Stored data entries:
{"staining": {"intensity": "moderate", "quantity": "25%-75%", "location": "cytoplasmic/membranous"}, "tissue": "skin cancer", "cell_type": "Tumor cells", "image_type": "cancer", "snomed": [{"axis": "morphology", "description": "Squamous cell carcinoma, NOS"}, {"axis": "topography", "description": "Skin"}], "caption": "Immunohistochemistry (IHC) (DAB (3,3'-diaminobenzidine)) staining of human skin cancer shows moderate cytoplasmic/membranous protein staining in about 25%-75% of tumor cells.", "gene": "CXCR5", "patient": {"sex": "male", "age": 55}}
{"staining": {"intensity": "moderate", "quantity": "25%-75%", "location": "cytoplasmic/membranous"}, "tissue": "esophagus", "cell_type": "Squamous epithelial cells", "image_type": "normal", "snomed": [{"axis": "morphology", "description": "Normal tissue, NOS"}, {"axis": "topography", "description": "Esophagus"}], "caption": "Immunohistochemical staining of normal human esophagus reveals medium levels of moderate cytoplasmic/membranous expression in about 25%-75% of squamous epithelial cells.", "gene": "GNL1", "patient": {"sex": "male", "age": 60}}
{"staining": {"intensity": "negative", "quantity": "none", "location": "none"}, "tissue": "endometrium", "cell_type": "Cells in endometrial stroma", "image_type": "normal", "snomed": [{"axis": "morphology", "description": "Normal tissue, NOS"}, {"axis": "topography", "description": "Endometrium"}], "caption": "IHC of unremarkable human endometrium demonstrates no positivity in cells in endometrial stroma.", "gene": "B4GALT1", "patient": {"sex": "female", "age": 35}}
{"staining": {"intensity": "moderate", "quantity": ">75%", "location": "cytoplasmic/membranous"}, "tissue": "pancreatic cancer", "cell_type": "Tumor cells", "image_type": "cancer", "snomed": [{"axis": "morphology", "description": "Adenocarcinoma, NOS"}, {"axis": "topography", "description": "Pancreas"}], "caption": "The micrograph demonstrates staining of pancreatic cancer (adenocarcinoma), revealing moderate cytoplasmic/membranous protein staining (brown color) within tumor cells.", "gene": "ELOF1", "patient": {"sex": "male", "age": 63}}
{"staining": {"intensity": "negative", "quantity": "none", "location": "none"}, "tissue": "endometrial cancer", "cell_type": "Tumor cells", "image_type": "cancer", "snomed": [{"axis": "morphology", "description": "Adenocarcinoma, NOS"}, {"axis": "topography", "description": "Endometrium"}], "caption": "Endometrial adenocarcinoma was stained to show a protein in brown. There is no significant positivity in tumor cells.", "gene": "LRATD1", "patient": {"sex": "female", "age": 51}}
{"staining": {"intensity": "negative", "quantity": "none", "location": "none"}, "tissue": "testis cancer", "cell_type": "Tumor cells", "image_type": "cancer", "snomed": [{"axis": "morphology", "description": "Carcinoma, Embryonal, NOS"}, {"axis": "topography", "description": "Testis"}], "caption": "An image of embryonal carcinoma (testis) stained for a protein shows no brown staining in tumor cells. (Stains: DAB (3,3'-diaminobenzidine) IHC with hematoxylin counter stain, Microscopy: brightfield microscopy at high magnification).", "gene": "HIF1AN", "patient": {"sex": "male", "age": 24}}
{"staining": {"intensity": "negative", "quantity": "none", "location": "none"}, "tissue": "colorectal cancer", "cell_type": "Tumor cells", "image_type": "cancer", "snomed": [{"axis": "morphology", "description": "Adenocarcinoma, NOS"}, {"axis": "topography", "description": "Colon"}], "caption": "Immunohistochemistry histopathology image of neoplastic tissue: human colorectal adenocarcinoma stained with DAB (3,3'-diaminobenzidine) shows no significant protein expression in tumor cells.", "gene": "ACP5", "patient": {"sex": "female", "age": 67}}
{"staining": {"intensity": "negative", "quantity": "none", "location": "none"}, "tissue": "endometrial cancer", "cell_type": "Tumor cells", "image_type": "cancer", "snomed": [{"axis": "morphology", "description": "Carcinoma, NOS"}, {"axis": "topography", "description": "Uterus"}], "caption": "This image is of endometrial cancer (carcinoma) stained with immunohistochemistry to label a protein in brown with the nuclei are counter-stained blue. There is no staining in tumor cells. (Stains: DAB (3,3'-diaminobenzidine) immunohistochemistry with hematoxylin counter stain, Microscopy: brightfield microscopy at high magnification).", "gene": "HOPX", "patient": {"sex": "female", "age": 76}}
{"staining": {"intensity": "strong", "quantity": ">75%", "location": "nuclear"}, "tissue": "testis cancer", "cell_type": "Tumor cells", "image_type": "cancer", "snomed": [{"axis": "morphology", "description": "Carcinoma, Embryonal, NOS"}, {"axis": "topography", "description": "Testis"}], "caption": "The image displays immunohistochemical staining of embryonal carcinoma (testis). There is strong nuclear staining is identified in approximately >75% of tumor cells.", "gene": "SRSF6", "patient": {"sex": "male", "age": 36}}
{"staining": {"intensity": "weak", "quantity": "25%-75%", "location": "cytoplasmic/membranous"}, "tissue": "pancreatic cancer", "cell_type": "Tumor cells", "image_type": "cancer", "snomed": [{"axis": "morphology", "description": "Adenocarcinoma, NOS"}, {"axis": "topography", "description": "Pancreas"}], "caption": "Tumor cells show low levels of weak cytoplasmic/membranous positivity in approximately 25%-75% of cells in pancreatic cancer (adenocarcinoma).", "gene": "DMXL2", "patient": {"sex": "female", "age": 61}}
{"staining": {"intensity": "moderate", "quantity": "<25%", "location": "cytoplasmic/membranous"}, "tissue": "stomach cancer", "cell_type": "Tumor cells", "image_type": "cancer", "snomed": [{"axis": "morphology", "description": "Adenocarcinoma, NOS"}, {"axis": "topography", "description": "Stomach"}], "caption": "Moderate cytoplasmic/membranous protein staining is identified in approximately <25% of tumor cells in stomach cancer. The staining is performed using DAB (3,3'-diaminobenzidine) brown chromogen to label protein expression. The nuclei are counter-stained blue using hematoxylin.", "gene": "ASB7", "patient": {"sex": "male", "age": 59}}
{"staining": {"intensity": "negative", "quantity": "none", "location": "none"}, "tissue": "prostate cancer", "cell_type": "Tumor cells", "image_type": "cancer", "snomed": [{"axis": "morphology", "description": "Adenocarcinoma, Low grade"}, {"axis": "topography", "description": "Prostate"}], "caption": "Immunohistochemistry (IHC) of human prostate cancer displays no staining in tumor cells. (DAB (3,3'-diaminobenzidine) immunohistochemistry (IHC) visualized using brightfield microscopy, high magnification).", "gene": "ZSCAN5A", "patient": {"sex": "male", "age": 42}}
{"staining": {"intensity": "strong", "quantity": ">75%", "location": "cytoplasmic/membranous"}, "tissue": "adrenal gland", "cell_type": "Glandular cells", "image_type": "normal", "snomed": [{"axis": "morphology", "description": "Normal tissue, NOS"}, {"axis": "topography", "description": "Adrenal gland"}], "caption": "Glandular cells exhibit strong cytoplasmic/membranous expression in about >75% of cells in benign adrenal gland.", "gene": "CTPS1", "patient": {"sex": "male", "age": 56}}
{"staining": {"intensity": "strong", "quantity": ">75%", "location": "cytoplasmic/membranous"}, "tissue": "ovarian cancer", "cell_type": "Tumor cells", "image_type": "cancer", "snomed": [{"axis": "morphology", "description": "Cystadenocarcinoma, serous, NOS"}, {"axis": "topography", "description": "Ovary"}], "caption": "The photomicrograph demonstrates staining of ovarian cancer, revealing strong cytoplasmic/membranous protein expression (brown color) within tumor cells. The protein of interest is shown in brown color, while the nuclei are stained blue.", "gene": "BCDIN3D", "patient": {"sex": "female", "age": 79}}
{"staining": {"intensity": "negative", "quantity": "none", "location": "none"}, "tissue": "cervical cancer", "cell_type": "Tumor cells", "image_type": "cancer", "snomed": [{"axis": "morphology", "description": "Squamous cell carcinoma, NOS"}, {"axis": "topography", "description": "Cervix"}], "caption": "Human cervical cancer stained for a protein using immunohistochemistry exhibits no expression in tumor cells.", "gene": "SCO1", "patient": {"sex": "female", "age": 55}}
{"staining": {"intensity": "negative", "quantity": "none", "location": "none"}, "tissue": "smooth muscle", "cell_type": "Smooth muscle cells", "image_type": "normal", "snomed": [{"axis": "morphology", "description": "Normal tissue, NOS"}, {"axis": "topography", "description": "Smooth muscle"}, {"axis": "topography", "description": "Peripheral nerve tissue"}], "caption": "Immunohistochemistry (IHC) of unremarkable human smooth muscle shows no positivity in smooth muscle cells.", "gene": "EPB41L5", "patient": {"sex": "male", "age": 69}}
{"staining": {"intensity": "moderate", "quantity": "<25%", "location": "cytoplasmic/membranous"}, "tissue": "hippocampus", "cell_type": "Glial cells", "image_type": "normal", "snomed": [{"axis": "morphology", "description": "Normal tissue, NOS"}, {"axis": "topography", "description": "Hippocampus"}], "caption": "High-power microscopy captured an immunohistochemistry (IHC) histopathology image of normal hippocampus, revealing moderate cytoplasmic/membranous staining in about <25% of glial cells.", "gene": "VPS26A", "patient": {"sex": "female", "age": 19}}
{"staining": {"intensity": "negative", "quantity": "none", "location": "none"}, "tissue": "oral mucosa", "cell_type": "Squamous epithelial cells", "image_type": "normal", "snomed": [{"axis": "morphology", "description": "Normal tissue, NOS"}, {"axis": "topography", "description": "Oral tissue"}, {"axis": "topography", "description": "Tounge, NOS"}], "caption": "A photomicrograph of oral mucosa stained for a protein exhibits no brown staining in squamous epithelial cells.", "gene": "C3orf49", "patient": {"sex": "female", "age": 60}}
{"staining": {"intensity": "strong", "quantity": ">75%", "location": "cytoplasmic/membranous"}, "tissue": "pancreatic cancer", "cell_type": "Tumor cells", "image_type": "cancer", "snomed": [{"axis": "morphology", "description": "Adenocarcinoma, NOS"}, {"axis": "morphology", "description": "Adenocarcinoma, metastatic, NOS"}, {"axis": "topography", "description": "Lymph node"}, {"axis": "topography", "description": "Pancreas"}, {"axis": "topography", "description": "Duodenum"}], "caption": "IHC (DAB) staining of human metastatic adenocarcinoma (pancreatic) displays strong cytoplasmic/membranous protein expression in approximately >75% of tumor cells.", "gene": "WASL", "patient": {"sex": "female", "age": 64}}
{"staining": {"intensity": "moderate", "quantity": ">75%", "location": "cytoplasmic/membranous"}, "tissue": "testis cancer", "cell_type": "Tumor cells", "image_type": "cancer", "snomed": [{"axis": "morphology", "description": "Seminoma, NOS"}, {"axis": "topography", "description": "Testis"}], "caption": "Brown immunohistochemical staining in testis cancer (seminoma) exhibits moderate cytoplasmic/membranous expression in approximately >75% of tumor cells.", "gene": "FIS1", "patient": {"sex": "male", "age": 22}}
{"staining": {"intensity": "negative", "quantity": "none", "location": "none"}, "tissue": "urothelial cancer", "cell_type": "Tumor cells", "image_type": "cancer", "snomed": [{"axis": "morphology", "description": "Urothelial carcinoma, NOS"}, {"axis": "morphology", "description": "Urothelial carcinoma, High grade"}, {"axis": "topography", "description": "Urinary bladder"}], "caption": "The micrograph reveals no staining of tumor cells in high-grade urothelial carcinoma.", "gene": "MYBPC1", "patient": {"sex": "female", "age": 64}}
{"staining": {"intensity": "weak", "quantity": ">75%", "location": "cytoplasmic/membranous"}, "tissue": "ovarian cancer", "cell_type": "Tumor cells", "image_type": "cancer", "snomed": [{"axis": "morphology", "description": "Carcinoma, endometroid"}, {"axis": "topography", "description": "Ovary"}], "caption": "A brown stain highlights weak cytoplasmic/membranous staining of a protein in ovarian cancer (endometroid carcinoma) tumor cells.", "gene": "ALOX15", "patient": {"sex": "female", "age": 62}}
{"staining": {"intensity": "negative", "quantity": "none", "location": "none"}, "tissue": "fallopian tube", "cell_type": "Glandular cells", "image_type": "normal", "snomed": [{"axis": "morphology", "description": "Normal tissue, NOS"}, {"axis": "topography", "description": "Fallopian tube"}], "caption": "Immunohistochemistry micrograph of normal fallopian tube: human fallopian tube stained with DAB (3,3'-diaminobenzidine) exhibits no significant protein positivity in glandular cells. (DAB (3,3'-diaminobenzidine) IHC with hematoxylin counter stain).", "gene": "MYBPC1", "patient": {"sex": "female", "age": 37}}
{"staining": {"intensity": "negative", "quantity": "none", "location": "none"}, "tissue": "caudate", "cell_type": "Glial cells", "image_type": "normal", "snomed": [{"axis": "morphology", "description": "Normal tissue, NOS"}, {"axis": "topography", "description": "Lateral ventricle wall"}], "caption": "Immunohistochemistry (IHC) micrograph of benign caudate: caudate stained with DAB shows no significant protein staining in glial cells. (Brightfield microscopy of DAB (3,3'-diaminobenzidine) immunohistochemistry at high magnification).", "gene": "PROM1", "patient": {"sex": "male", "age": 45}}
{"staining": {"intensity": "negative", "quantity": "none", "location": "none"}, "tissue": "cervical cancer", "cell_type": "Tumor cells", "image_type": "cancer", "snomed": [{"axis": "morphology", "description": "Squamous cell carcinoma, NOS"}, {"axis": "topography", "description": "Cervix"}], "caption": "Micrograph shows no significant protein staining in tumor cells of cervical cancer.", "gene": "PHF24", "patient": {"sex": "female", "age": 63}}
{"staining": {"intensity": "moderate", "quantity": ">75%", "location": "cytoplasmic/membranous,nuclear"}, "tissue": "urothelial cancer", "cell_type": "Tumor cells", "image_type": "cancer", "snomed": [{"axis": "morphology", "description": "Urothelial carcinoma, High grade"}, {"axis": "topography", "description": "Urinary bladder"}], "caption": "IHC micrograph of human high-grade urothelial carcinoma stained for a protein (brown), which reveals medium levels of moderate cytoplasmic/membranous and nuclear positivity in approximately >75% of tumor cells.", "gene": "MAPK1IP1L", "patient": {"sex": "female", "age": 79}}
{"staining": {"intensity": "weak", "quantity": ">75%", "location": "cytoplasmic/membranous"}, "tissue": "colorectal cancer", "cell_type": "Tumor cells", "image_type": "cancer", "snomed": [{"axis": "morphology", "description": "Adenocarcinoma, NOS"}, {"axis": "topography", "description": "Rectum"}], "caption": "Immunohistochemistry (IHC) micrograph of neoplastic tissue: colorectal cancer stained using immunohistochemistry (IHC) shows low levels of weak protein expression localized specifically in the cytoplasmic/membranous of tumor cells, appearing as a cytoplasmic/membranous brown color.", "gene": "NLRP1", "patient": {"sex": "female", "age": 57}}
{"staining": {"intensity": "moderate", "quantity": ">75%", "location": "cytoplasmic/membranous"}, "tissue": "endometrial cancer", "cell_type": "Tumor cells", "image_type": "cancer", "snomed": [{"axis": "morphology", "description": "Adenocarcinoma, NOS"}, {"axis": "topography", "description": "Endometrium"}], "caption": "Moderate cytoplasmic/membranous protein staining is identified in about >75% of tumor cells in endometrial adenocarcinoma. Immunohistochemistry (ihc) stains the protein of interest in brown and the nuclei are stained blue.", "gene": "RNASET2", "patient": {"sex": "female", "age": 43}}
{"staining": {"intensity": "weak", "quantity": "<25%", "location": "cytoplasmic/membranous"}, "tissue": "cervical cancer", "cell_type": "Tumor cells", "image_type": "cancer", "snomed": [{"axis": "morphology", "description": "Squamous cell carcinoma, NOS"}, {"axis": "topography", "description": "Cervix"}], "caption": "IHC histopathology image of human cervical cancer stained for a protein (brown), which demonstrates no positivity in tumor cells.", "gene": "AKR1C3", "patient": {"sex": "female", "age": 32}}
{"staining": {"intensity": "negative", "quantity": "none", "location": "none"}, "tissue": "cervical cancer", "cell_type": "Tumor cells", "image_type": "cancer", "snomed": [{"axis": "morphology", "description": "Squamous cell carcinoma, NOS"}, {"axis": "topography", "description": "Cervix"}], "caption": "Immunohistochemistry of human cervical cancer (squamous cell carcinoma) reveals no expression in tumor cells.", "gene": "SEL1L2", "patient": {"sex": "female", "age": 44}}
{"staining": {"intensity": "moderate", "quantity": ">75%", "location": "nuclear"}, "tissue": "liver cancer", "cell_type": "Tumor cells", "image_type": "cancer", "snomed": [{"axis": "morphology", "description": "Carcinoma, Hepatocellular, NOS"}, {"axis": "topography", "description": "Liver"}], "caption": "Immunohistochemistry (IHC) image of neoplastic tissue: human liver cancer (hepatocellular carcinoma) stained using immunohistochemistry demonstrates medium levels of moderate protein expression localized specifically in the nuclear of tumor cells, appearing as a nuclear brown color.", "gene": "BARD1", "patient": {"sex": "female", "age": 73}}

TO DO:
Only lines with the word "identified" count here; copy every one from the records.

ANSWER TO THIS TASK:
{"staining": {"intensity": "strong", "quantity": ">75%", "location": "nuclear"}, "tissue": "testis cancer", "cell_type": "Tumor cells", "image_type": "cancer", "snomed": [{"axis": "morphology", "description": "Carcinoma, Embryonal, NOS"}, {"axis": "topography", "description": "Testis"}], "caption": "The image displays immunohistochemical staining of embryonal carcinoma (testis). There is strong nuclear staining is identified in approximately >75% of tumor cells.", "gene": "SRSF6", "patient": {"sex": "male", "age": 36}}
{"staining": {"intensity": "moderate", "quantity": "<25%", "location": "cytoplasmic/membranous"}, "tissue": "stomach cancer", "cell_type": "Tumor cells", "image_type": "cancer", "snomed": [{"axis": "morphology", "description": "Adenocarcinoma, NOS"}, {"axis": "topography", "description": "Stomach"}], "caption": "Moderate cytoplasmic/membranous protein staining is identified in approximately <25% of tumor cells in stomach cancer. The staining is performed using DAB (3,3'-diaminobenzidine) brown chromogen to label protein expression. The nuclei are counter-stained blue using hematoxylin.", "gene": "ASB7", "patient": {"sex": "male", "age": 59}}
{"staining": {"intensity": "moderate", "quantity": ">75%", "location": "cytoplasmic/membranous"}, "tissue": "endometrial cancer", "cell_type": "Tumor cells", "image_type": "cancer", "snomed": [{"axis": "morphology", "description": "Adenocarcinoma, NOS"}, {"axis": "topography", "description": "Endometrium"}], "caption": "Moderate cytoplasmic/membranous protein staining is identified in about >75% of tumor cells in endometrial adenocarcinoma. Immunohistochemistry (ihc) stains the protein of interest in brown and the nuclei are stained blue.", "gene": "RNASET2", "patient": {"sex": "female", "age": 43}}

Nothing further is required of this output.